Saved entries
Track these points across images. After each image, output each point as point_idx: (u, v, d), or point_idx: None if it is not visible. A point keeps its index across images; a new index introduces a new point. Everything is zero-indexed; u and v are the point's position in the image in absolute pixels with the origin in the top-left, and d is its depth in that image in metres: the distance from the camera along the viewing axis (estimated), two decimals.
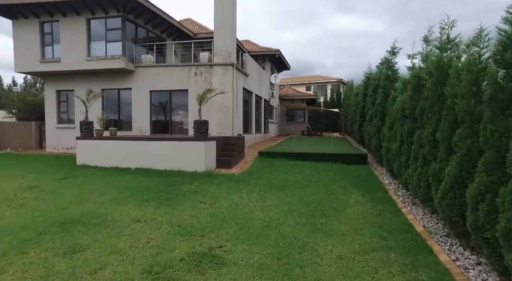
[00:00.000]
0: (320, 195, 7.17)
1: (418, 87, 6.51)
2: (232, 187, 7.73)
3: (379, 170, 9.89)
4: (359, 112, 14.51)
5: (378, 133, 10.07)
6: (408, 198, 6.82)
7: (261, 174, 9.13)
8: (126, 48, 12.37)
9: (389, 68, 10.18)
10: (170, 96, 13.09)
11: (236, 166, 10.27)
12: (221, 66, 12.30)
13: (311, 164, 10.57)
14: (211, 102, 11.91)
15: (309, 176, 8.99)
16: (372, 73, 14.06)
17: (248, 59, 15.14)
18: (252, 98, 16.27)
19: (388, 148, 8.27)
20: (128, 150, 9.87)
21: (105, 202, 6.37)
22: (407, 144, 6.62)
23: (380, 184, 8.17)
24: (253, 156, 11.96)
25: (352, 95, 20.32)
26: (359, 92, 16.48)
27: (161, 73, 12.93)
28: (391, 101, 8.88)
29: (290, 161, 10.88)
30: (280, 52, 20.33)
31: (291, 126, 27.58)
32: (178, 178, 8.65)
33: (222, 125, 12.41)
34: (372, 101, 11.45)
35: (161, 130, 13.34)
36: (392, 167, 7.99)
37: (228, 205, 6.37)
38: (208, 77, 12.40)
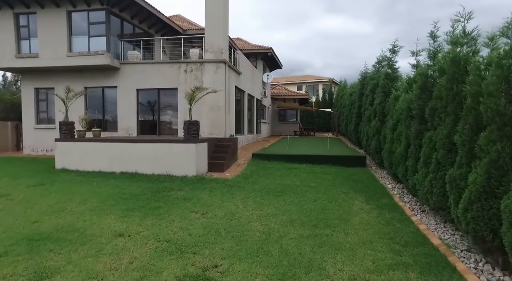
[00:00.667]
0: (321, 201, 6.67)
1: (425, 86, 6.08)
2: (226, 194, 7.15)
3: (380, 173, 9.47)
4: (355, 112, 14.12)
5: (378, 134, 9.65)
6: (416, 204, 6.38)
7: (256, 178, 8.57)
8: (110, 43, 11.59)
9: (389, 66, 9.78)
10: (158, 95, 12.38)
11: (229, 170, 9.68)
12: (213, 63, 11.67)
13: (308, 167, 10.07)
14: (202, 102, 11.28)
15: (307, 180, 8.49)
16: (368, 72, 13.71)
17: (241, 56, 14.56)
18: (245, 98, 15.70)
19: (391, 150, 7.83)
20: (112, 152, 9.16)
21: (85, 213, 5.69)
22: (415, 146, 6.18)
23: (383, 188, 7.73)
24: (246, 158, 11.39)
25: (346, 94, 19.97)
26: (354, 91, 16.13)
27: (148, 70, 12.21)
28: (393, 100, 8.47)
29: (286, 164, 10.36)
30: (272, 50, 19.82)
31: (283, 126, 27.12)
32: (167, 183, 8.01)
33: (213, 125, 11.79)
34: (370, 101, 11.05)
35: (148, 131, 12.62)
36: (396, 171, 7.55)
37: (223, 214, 5.79)
38: (198, 75, 11.75)
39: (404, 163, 6.73)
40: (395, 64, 9.65)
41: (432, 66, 6.03)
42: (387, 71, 9.77)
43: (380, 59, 11.43)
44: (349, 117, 16.21)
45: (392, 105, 8.45)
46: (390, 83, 9.47)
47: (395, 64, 9.65)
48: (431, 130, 5.57)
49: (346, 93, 19.13)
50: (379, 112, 9.64)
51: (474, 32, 4.70)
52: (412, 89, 6.77)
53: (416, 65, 7.26)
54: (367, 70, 13.93)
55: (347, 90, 20.65)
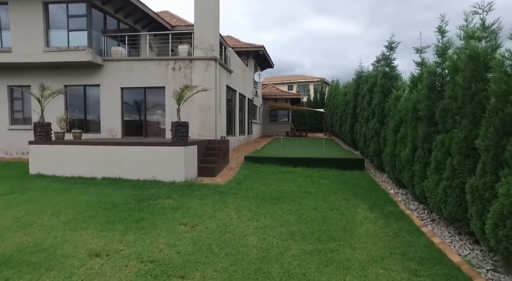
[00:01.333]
0: (322, 209, 6.15)
1: (434, 85, 5.65)
2: (217, 202, 6.55)
3: (380, 177, 9.04)
4: (350, 113, 13.71)
5: (377, 136, 9.22)
6: (424, 212, 5.93)
7: (250, 184, 7.99)
8: (92, 38, 10.77)
9: (387, 64, 9.37)
10: (145, 94, 11.65)
11: (220, 174, 9.07)
12: (203, 60, 11.03)
13: (303, 170, 9.56)
14: (192, 101, 10.62)
15: (304, 185, 7.97)
16: (364, 72, 13.33)
17: (232, 54, 13.95)
18: (236, 97, 15.10)
19: (393, 153, 7.39)
20: (93, 156, 8.42)
21: (57, 227, 5.00)
22: (423, 150, 5.73)
23: (386, 194, 7.28)
24: (238, 161, 10.80)
25: (339, 94, 19.62)
26: (349, 91, 15.75)
27: (134, 68, 11.46)
28: (394, 100, 8.04)
29: (281, 167, 9.82)
30: (264, 49, 19.26)
31: (274, 126, 26.63)
32: (153, 190, 7.35)
33: (203, 127, 11.15)
34: (367, 101, 10.63)
35: (134, 132, 11.87)
36: (399, 175, 7.11)
37: (215, 226, 5.20)
38: (187, 73, 11.09)
39: (410, 168, 6.28)
40: (393, 62, 9.25)
41: (440, 63, 5.59)
42: (385, 70, 9.37)
43: (380, 58, 11.03)
44: (343, 118, 15.82)
45: (392, 105, 8.02)
46: (388, 82, 9.07)
47: (393, 62, 9.24)
48: (442, 133, 5.13)
49: (340, 93, 18.76)
50: (378, 113, 9.22)
51: (495, 24, 4.25)
52: (418, 88, 6.34)
53: (421, 62, 6.83)
54: (363, 69, 13.56)
55: (340, 90, 20.31)
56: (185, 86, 7.90)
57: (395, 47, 9.24)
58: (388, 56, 9.34)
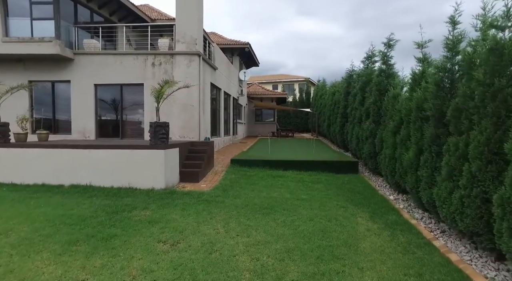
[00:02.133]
0: (319, 220, 5.52)
1: (443, 82, 5.12)
2: (202, 212, 5.79)
3: (376, 181, 8.53)
4: (340, 113, 13.23)
5: (372, 137, 8.71)
6: (430, 222, 5.40)
7: (237, 190, 7.27)
8: (60, 28, 9.70)
9: (383, 62, 8.88)
10: (121, 91, 10.68)
11: (204, 179, 8.28)
12: (185, 55, 10.19)
13: (295, 174, 8.93)
14: (173, 100, 9.79)
15: (297, 191, 7.33)
16: (355, 70, 12.89)
17: (217, 50, 13.16)
18: (221, 96, 14.32)
19: (393, 156, 6.87)
20: (60, 160, 7.44)
21: (2, 252, 4.10)
22: (430, 154, 5.20)
23: (386, 201, 6.74)
24: (224, 164, 10.04)
25: (327, 94, 19.20)
26: (338, 90, 15.31)
27: (109, 62, 10.47)
28: (392, 99, 7.54)
29: (270, 171, 9.15)
30: (250, 46, 18.55)
31: (260, 126, 25.98)
32: (129, 199, 6.49)
33: (186, 127, 10.32)
34: (360, 100, 10.13)
35: (110, 133, 10.87)
36: (400, 180, 6.59)
37: (199, 244, 4.46)
38: (168, 69, 10.22)
39: (414, 173, 5.75)
40: (391, 59, 8.76)
41: (450, 58, 5.07)
42: (382, 67, 8.88)
43: (370, 54, 10.57)
44: (332, 118, 15.34)
45: (390, 104, 7.52)
46: (385, 80, 8.58)
47: (391, 60, 8.76)
48: (454, 134, 4.60)
49: (327, 92, 18.33)
50: (373, 113, 8.71)
51: None
52: (422, 86, 5.83)
53: (422, 58, 6.33)
54: (354, 67, 13.11)
55: (327, 90, 19.91)
56: (164, 82, 7.08)
57: (394, 44, 8.76)
58: (385, 53, 8.85)
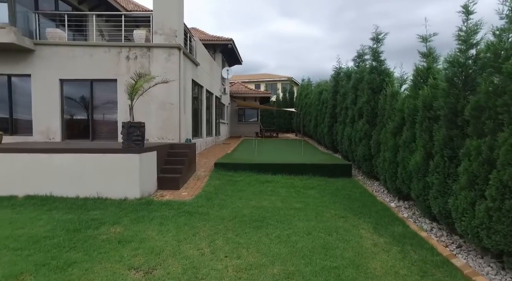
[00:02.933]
0: (318, 233, 4.85)
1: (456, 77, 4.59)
2: (183, 227, 4.97)
3: (372, 186, 7.98)
4: (329, 112, 12.71)
5: (366, 138, 8.18)
6: (441, 233, 4.85)
7: (223, 199, 6.48)
8: (17, 14, 8.50)
9: (374, 58, 8.37)
10: (92, 87, 9.59)
11: (186, 186, 7.43)
12: (164, 48, 9.26)
13: (285, 179, 8.24)
14: (150, 98, 8.86)
15: (289, 199, 6.64)
16: (343, 68, 12.40)
17: (198, 45, 12.28)
18: (203, 94, 13.44)
19: (393, 160, 6.32)
20: (14, 167, 6.37)
21: None
22: (442, 158, 4.65)
23: (387, 209, 6.16)
24: (207, 168, 9.21)
25: (311, 93, 18.72)
26: (325, 89, 14.82)
27: (77, 55, 9.36)
28: (390, 98, 7.01)
29: (258, 176, 8.42)
30: (233, 42, 17.74)
31: (243, 127, 25.21)
32: (97, 212, 5.56)
33: (165, 128, 9.39)
34: (352, 99, 9.60)
35: (78, 134, 9.76)
36: (402, 186, 6.04)
37: (180, 270, 3.67)
38: (145, 63, 9.25)
39: (421, 179, 5.19)
40: (381, 55, 8.26)
41: (464, 51, 4.54)
42: (372, 64, 8.37)
43: (361, 52, 10.07)
44: (319, 118, 14.82)
45: (388, 103, 6.99)
46: (378, 77, 8.07)
47: (381, 56, 8.26)
48: (473, 136, 4.05)
49: (314, 91, 17.83)
50: (367, 112, 8.18)
51: None
52: (429, 83, 5.29)
53: (427, 53, 5.81)
54: (341, 65, 12.62)
55: (313, 89, 19.45)
56: (139, 75, 6.18)
57: (383, 39, 8.27)
58: (375, 49, 8.34)
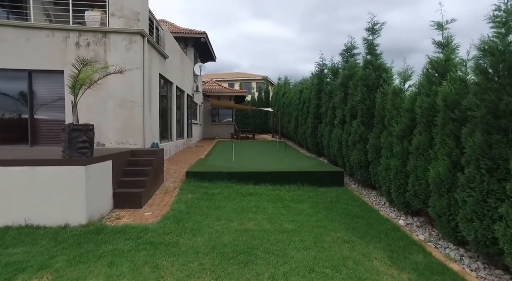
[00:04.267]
0: (322, 270, 3.71)
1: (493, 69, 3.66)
2: (142, 269, 3.61)
3: (368, 196, 7.01)
4: (312, 113, 11.72)
5: (362, 142, 7.21)
6: (477, 266, 3.89)
7: (197, 221, 5.15)
8: None
9: (369, 52, 7.44)
10: (31, 80, 7.81)
11: (151, 203, 6.00)
12: (124, 34, 7.72)
13: (269, 189, 7.06)
14: (107, 94, 7.32)
15: (278, 217, 5.45)
16: (327, 64, 11.48)
17: (167, 35, 10.76)
18: (172, 92, 11.92)
19: (401, 169, 5.35)
20: None
21: None
22: (477, 170, 3.69)
23: (397, 228, 5.13)
24: (178, 178, 7.80)
25: (290, 92, 17.76)
26: (306, 87, 13.87)
27: (9, 39, 7.55)
28: (391, 96, 6.07)
29: (238, 186, 7.16)
30: (206, 36, 16.28)
31: (216, 127, 23.76)
32: (20, 249, 4.03)
33: (126, 130, 7.85)
34: (341, 98, 8.63)
35: (13, 138, 7.92)
36: (415, 200, 5.07)
37: None
38: (100, 52, 7.65)
39: (446, 195, 4.22)
40: (377, 48, 7.35)
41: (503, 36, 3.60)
42: (367, 58, 7.44)
43: (349, 46, 9.15)
44: (300, 118, 13.82)
45: (389, 102, 6.03)
46: (374, 73, 7.14)
47: (377, 49, 7.35)
48: None
49: (293, 90, 16.85)
50: (362, 112, 7.22)
51: None
52: (451, 77, 4.34)
53: (444, 42, 4.88)
54: (324, 61, 11.69)
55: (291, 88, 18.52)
56: (83, 62, 4.69)
57: (379, 29, 7.35)
58: (370, 41, 7.41)
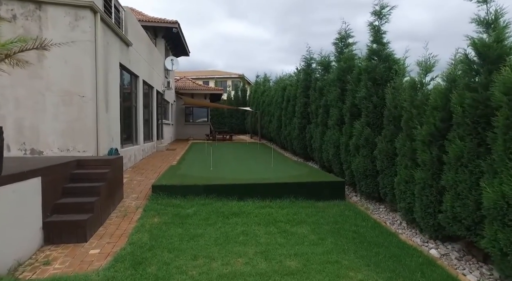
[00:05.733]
0: None
1: None
2: None
3: (376, 212, 5.80)
4: (299, 112, 10.48)
5: (368, 147, 6.02)
6: None
7: (164, 262, 3.63)
8: None
9: (375, 39, 6.29)
10: None
11: (101, 233, 4.38)
12: (66, 7, 5.97)
13: (258, 207, 5.67)
14: (44, 84, 5.64)
15: (274, 250, 4.06)
16: (315, 58, 10.32)
17: (130, 18, 9.04)
18: (138, 87, 10.20)
19: (429, 183, 4.17)
20: None
21: None
22: None
23: (432, 263, 3.89)
24: (143, 193, 6.19)
25: (271, 89, 16.49)
26: (289, 84, 12.64)
27: None
28: (408, 91, 4.92)
29: (218, 203, 5.71)
30: (179, 26, 14.56)
31: (191, 128, 21.99)
32: None
33: (72, 133, 6.11)
34: (338, 95, 7.43)
35: None
36: (454, 225, 3.90)
37: None
38: (33, 29, 5.86)
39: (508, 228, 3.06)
40: (384, 35, 6.21)
41: None
42: (373, 47, 6.29)
43: (343, 34, 7.99)
44: (284, 118, 12.53)
45: (406, 99, 4.88)
46: (382, 64, 5.99)
47: (384, 36, 6.21)
48: None
49: (275, 87, 15.57)
50: (368, 111, 6.04)
51: None
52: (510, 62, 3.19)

**Exercise:** Take the records above and return, word for word, only the lines that fall from the line with "3: (379, 170, 9.89)" to the line with "38: (208, 77, 12.40)", both of them included.

**Your solution:**
3: (379, 170, 9.89)
4: (359, 112, 14.51)
5: (378, 133, 10.07)
6: (408, 198, 6.82)
7: (261, 174, 9.13)
8: (126, 48, 12.37)
9: (389, 68, 10.18)
10: (170, 96, 13.09)
11: (236, 166, 10.27)
12: (221, 66, 12.30)
13: (311, 164, 10.57)
14: (211, 102, 11.91)
15: (309, 176, 8.99)
16: (372, 73, 14.06)
17: (248, 59, 15.14)
18: (252, 98, 16.27)
19: (388, 148, 8.27)
20: (128, 150, 9.87)
21: (105, 202, 6.37)
22: (407, 144, 6.62)
23: (380, 184, 8.17)
24: (253, 156, 11.96)
25: (352, 95, 20.32)
26: (359, 92, 16.48)
27: (161, 73, 12.93)
28: (391, 101, 8.88)
29: (290, 161, 10.88)
30: (280, 52, 20.33)
31: (291, 126, 27.58)
32: (178, 178, 8.65)
33: (222, 125, 12.41)
34: (372, 101, 11.45)
35: (161, 130, 13.34)
36: (392, 167, 7.99)
37: (228, 205, 6.37)
38: (208, 77, 12.40)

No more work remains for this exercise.